Judy Radul – Words No Pictures Pictures No Words, MAY 11–JUNE 16, 2018

Judy Radul
Words No Pictures Pictures No Words
May 11–June 16, 2018

Catriona Jeffries

Just a couple of inches below your brain is a tongue in cheek. Words No Pictures Pictures No Words features new works from Judy Radul’s extensive experimental practice that merges form, media, cognition, language, humour and emotion. The exhibition is a staging ground for a set of interconnecting experiments as artworks—active, dynamic and surprising complexities of visual phenomena. Together they make a multifaceted looping chain of operations.

Following her related solo exhibition at Witte de With concerning doors, windows, pages and video as cultural techniques, here again cameras, screens, doors, glass, books and magazines are considered equal media; their forms and materialities connect to consciousness and structure our reality. Think forms, not semiotics.

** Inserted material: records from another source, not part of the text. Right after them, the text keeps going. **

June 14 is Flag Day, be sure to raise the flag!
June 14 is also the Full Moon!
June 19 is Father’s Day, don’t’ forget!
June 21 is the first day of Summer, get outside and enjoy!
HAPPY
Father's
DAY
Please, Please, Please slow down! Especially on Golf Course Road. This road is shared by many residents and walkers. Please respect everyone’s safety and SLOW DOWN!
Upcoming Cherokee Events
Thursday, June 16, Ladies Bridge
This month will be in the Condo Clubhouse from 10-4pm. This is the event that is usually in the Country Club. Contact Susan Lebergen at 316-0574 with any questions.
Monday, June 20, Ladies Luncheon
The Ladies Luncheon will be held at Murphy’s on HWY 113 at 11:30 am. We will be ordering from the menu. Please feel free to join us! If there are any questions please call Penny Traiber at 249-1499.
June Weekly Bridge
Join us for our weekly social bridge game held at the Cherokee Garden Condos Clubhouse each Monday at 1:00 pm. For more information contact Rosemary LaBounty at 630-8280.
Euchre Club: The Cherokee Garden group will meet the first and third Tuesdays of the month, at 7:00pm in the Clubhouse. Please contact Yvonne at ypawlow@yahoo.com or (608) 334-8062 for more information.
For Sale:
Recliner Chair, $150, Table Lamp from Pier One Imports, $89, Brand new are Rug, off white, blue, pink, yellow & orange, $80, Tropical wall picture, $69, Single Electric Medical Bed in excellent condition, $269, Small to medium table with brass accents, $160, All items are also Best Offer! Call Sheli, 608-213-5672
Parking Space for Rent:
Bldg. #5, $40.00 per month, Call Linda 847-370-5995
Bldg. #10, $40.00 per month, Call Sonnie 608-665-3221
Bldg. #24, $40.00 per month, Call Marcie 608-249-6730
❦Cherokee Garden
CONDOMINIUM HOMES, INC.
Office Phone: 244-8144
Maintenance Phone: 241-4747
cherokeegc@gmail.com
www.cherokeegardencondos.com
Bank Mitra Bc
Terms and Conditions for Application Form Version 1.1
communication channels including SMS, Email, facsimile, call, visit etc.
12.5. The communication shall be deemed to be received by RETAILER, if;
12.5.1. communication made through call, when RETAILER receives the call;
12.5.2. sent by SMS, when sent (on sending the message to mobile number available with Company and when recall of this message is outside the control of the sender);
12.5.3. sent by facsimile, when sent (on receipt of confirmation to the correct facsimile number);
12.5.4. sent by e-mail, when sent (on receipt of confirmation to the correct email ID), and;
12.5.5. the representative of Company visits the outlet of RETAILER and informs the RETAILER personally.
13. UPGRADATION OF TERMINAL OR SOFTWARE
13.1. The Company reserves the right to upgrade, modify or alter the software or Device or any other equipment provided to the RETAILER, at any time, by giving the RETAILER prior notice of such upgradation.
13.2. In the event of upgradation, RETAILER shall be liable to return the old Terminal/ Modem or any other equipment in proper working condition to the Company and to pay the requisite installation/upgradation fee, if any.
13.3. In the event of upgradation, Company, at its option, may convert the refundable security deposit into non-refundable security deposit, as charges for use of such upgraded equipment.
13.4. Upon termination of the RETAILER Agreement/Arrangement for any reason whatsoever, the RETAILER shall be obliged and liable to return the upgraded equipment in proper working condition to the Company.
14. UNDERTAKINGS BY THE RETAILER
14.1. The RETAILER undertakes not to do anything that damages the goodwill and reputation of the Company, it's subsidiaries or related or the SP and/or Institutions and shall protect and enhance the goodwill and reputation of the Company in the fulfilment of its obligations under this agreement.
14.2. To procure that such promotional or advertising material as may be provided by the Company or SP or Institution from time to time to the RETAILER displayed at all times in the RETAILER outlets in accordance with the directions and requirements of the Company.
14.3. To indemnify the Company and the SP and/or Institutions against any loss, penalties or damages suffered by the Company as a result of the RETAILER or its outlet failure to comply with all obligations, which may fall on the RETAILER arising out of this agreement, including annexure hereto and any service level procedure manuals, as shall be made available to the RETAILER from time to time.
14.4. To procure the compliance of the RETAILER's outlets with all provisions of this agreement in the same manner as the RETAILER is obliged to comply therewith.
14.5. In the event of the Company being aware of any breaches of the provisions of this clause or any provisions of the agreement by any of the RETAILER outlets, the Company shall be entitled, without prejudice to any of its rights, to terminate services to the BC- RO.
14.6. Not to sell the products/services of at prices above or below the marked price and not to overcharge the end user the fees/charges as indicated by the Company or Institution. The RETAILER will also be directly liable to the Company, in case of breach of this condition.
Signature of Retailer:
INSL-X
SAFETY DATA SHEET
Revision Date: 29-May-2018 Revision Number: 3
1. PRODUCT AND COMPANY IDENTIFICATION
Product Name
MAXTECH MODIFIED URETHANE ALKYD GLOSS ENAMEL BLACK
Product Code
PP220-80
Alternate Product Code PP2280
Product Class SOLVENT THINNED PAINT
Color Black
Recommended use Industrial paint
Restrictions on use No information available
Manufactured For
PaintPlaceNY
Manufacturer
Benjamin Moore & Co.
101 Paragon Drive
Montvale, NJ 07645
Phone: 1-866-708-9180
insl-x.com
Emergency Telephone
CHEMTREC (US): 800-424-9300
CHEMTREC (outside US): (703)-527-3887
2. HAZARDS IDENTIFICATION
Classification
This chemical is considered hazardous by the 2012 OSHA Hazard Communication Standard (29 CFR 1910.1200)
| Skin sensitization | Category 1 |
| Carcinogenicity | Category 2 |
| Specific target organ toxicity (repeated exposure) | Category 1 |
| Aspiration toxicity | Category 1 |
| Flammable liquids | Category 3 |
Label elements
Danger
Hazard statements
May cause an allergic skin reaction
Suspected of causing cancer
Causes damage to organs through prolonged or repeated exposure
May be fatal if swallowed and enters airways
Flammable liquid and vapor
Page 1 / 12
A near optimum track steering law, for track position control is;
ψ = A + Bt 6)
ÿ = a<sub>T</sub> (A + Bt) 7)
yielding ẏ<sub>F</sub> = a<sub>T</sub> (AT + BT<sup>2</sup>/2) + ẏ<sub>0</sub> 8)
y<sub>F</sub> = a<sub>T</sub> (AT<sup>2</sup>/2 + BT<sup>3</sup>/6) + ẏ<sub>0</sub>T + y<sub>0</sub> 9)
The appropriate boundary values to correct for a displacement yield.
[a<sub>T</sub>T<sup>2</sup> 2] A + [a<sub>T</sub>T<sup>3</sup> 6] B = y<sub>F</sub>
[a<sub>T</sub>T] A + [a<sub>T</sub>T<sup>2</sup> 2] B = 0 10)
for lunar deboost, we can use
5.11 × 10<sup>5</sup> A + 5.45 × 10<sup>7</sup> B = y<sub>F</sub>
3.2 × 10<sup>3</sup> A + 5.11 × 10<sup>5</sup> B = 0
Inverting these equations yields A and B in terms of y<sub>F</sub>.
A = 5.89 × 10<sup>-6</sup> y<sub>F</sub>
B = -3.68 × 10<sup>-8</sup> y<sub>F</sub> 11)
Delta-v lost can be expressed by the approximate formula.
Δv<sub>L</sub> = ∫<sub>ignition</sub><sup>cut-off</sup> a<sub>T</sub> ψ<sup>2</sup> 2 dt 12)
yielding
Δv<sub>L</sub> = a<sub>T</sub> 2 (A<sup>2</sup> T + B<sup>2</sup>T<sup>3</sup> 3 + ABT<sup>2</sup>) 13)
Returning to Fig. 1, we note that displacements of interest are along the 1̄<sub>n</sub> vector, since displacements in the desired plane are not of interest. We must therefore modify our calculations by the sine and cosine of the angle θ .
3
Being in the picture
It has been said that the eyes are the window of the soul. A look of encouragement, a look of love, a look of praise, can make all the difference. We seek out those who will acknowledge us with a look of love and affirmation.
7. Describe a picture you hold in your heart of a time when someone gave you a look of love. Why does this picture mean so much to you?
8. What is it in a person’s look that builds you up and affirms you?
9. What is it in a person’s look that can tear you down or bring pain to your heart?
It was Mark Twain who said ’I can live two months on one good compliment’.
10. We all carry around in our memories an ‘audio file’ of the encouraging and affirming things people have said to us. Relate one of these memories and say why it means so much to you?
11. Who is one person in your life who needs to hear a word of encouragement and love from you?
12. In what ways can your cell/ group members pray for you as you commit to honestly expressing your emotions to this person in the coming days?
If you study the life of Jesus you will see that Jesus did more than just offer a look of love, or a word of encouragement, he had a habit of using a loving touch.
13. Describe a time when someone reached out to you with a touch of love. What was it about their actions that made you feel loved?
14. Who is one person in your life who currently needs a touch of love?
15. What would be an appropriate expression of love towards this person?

The works themselves include a room-dividing screen made of translucent smoked glass. Its lively surface at once reflects itself, the viewer, the gallery, and the assortment of ceramic birds seen through the glass which act as placeholders of visual focus. Also included is a reading pavilion staging the connected but separate reading of two copies of Michael Snow’s 1975 intermedial artist book Cover to Cover, itself a physical negotiation of the page and the cinema. The installation Man’s Hands (Words No Pictures Pictures No Words) comprises two automated page-turning machines, two artist magazines, two video cameras, two kinetic sculptures, and a small cinema enclosed by a theatre curtain, together making a compositional circuit of vision, robotics, mechanics, images, words and materials. Along with the custom camera-motion control and live-video presentation system that Radul has developed over the past nine years, the page-turning machines are an evolving form in her work.

Turning a page is an increasingly obsolete gesture, its recto/verso encounter replaced by the “swipe.” The page-turning machine turns something that is very easily, even thoughtlessly done by most of us, into a complex mechanical task, here, turning the pages of Radul’s artist magazines. This custom-designed automation—a blend of DIY and sophisticated programming and fabrication—creates a kind of “bad actor”: a machine that makes each step of a thoughtless task into a calculated and segmented operation.

The turned pages are being “read” by video cameras, their occasionally eccentric framing, motion and rhythm choreographed by the artist. The magazine titled Words No Pictures comprises words about hands, hand transplants, perception, experience and brain plasticity. It includes newspaper narratives concerning the first single, and one of the first double, hand transplant recipients as well as quotes and a few lines freely adapted from Maurice Merleau-Ponty’s last work, The Visible and The Invisible, 1968. Mearleau-Ponty was continuously describing the things at hand—including his left hand touching his right hand touching something—while trying to articulate a deep interconnectedness, beyond the object subject divide. Also sampled is Brian Massumi’s 2011 publication, Semblance and Event, for his description of the rolling, turning and returning of the waves and troughs of experience.

Pictures No Words is a picture-only magazine which plays with analogues for brain imagery. The tiny images which punctuate the picture sequence are taken from an archive of images based on the International Affective Picture System, a database of standardized pictures ranging from the banal to the erotic to the disgusting, designed for studying emotion and attention, widely used in psychological and cognitive research. This Open Affective Standardized Image Set (OASIS), an open-access online stimulus set containing 900 colour images depicting a broad spectrum of themes, including humans, animals, objects, and scenes, along with normative ratings on two affective dimensions-valence (i.e., the degree of positive or negative affective response that the image evokes) and arousal (i.e., the intensity of the affective response that the image evokes).

The kinetic sculptures shake fabric strips printed with the same images used for cognitive and affective testing, as well as descriptions of the images. These short, strangely evocative attempts at denotation are excerpted for research papers, where, out of necessity to compile data and prepare reports into which dozens of pictures cannot be placed, the images must be described in writing. In these translations from image to text, the descriptions also unwittingly reveal gender, race, and cultural biases.

In Words No Pictures Pictures No Words, Radul continues her ongoing experiments in the tragicomedy of categorical thinking and description, evoking, but purposely never reaching the goal of representation. Any suggested dichotomy between words and pictures is questioned, and recto/verso is reversed, expanded, repeated and refracted in multiple circuits.